TEXT TO READ:

━━━━━━

Our goal at Hi-Crush is to extend our low cost production advantage through the logistics chain all the way to the well site. We will do this by utilizing our low-cost unit-trained capable production facilities in combination with our existing and growing owned and operated unit-trained capable in-basin terminal network to further extend our logistics reach. This is another area where scale, liquidity, capital flexibility, and strong customer relationships further enhance Hi-Crush's competitive position and advantage. Our plan has always been to remain flexible, both operationally and financially. This has been important when steering through the downturn and is still the case, while positioning for the recovery and selectively investing for the long term. We have executed on this strategy as we said we would.

For those best-positioned like Hi-Crush, the future for frac sand is bright. The additional capital we raised in the quarter increases our ability to profitably capture market share by streamlining, expanding, and enhancing our supply chain offerings to meet the ever-evolving in-basin needs of our customers. We are able to react quickly and efficiently as future investment opportunities arise, especially as they relate to further developing our logistics capabilities with the goal of reducing the all-in costs of sand to the well site. We will be proactive as the sand industry continues to evolve. We will continue our focus on reducing costs and optimizing our business wherever we can. Some of our focus areas of cost reduction include working with the Class 1 rails to reduce freight rates, targeting operational efficiencies, continuing our origin-destination pairing focus, and leveraging our expansive footprint and asset base. With our recent moves and enhanced capital strength, we're a far different partnership today than six months ago. We're stronger; we're better capitalized; we're more efficient; and we're prepared to seize opportunities as the market returns.

Thank you for your time today. And now, we can open it up for questions.

Question-and-Answer Session

Operator

Thank you. We will now be conducting a question-and-answer session. Our first question comes from Marc Bianchi with Cowen. Please proceed.

Marc Bianchi - Cowen & Co. LLC

Thank you. Good morning.

Robert E. Rasmus - Chief Executive Officer

Good morning.

Marc Bianchi - Cowen & Co. LLC

I guess, first question on – as you talk about the volume output, I appreciate that there is a little bit of a lag between the new well drilling and the completion activity. But you guys significantly outperformed the rig count during the second quarter. So just wondering if you're thinking about that as the starting point. So if the rig count is up 10%, does that mean that your volumes could be up 15% to 20% and then there's a benefit from completion activity on top of that? Just curious how that fits into the context of the outlook.

━━━━━━

INFORMATION SUPPLIED:
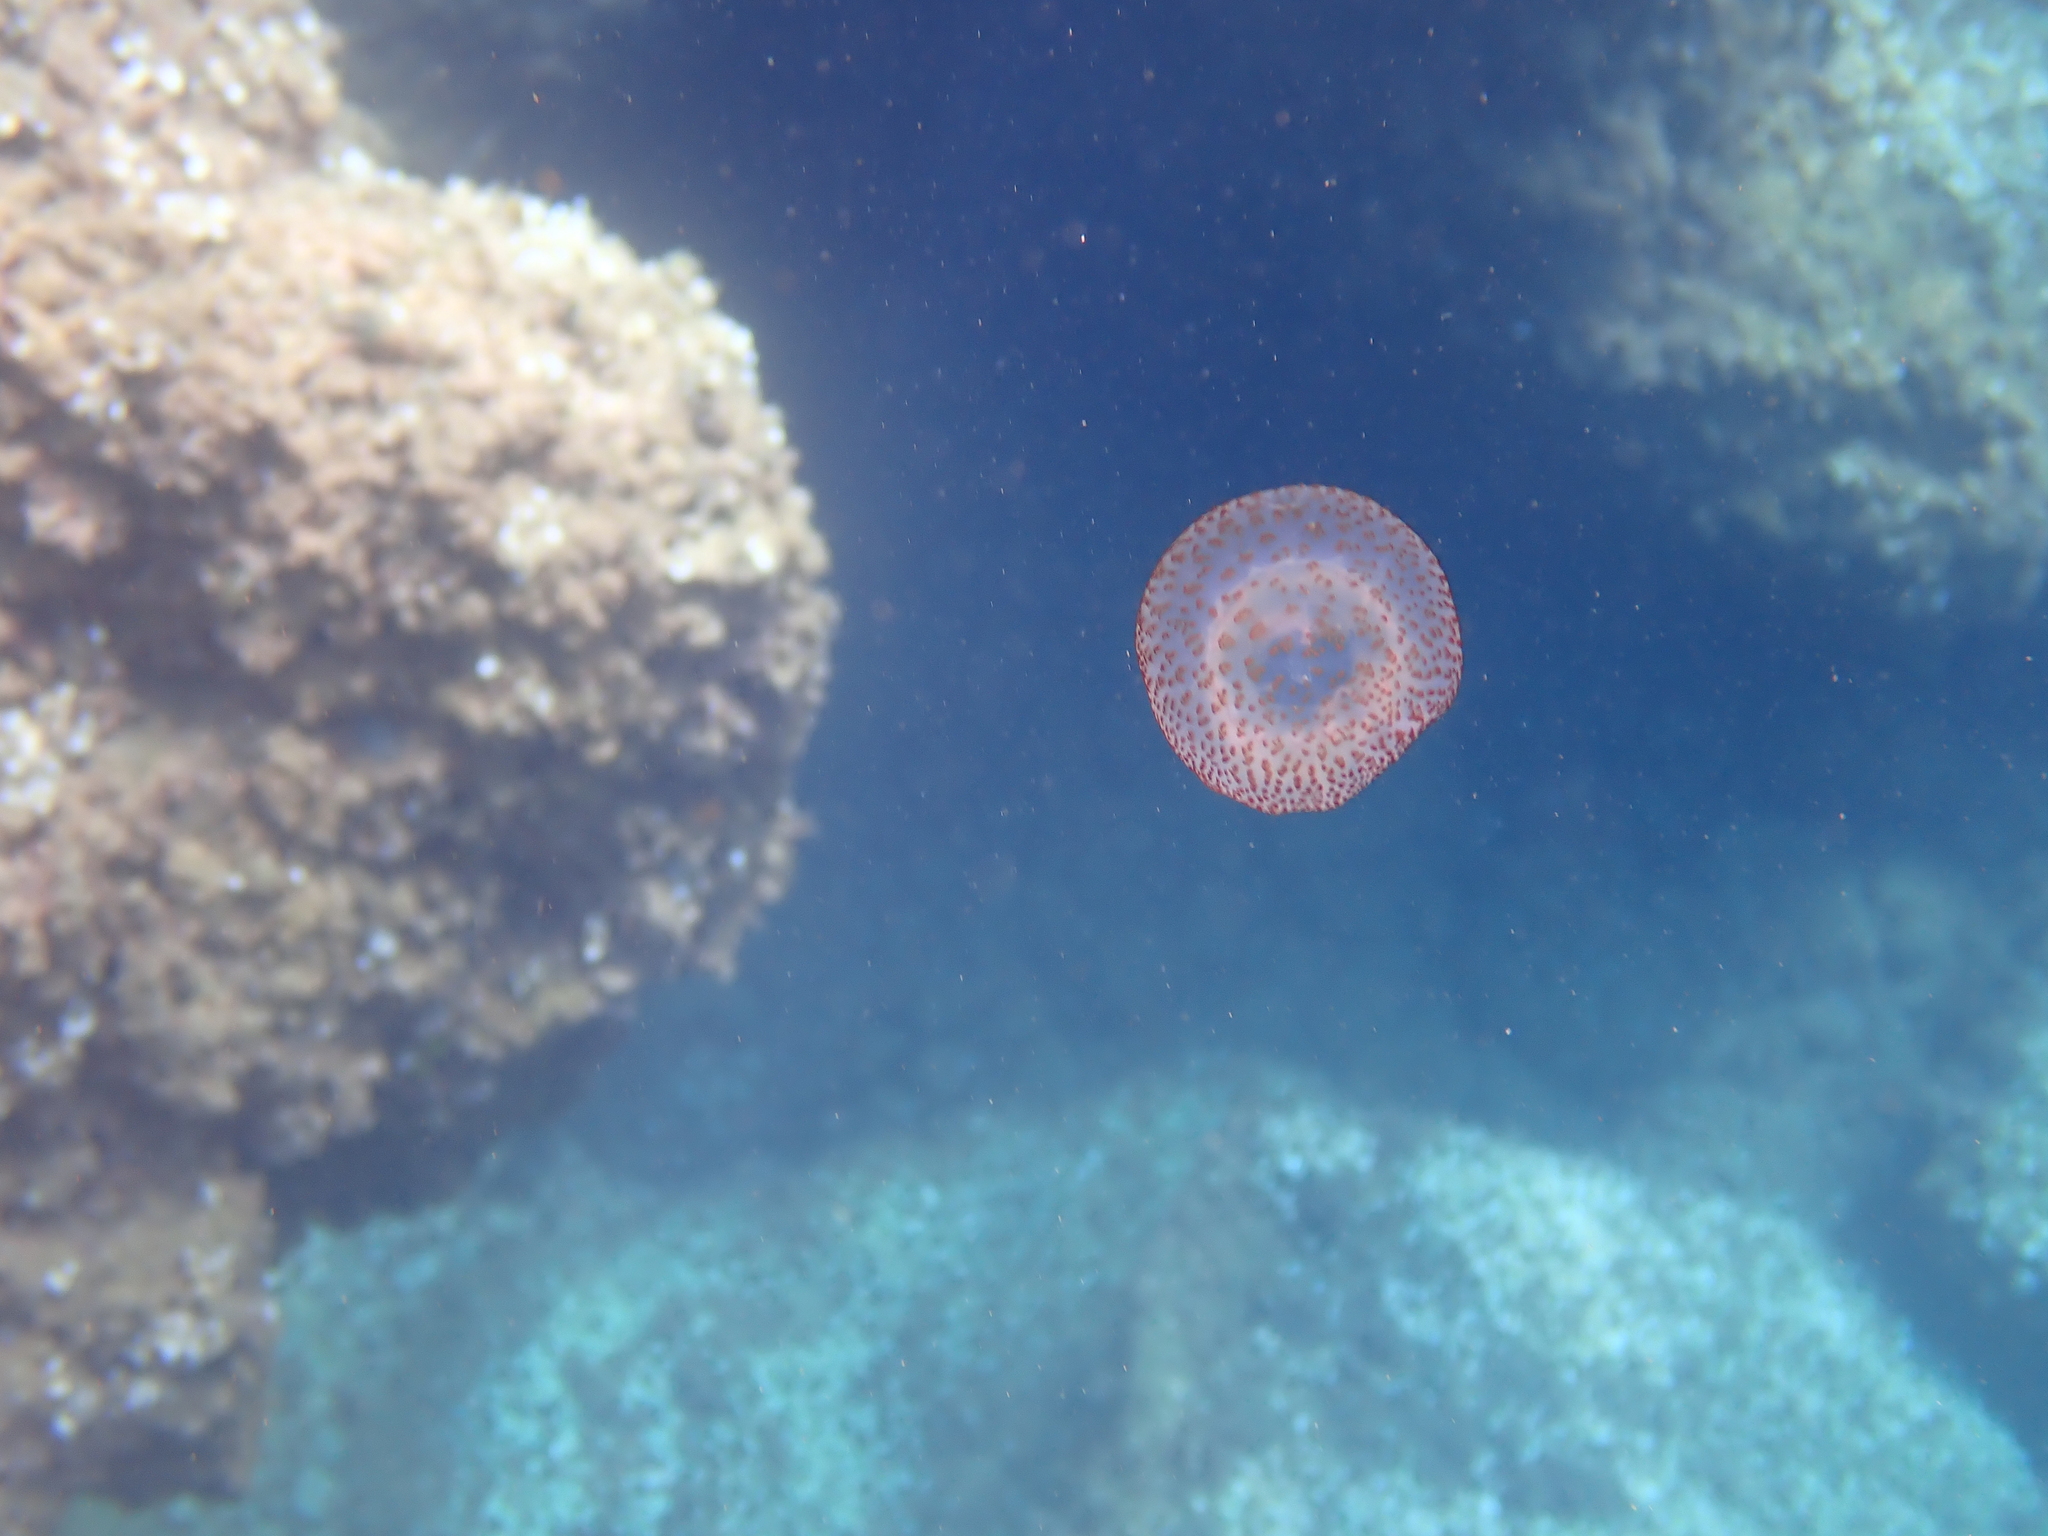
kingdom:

━━━━━━

PROBLEMS TO WORK ON:
1) In the Hi-Crush passage, what does the company say the additional capital raised in the quarter allows it to do? Respond in one to three sentences.
2) Copy out the Hi-Crush passage between "I guess, first" and "of the outlook.", inclusive.
The listing comes from a different source than the Hi-Crush passage.

ANSWERS:
1) The additional capital increases the company's ability to profitably capture market share. It does this by streamlining, expanding, and enhancing its supply chain offerings to meet the ever-evolving in-basin needs of its customers.

2)
I guess, first question on – as you talk about the volume output, I appreciate that there is a little bit of a lag between the new well drilling and the completion activity. But you guys significantly outperformed the rig count during the second quarter. So just wondering if you're thinking about that as the starting point. So if the rig count is up 10%, does that mean that your volumes could be up 15% to 20% and then there's a benefit from completion activity on top of that? Just curious how that fits into the context of the outlook.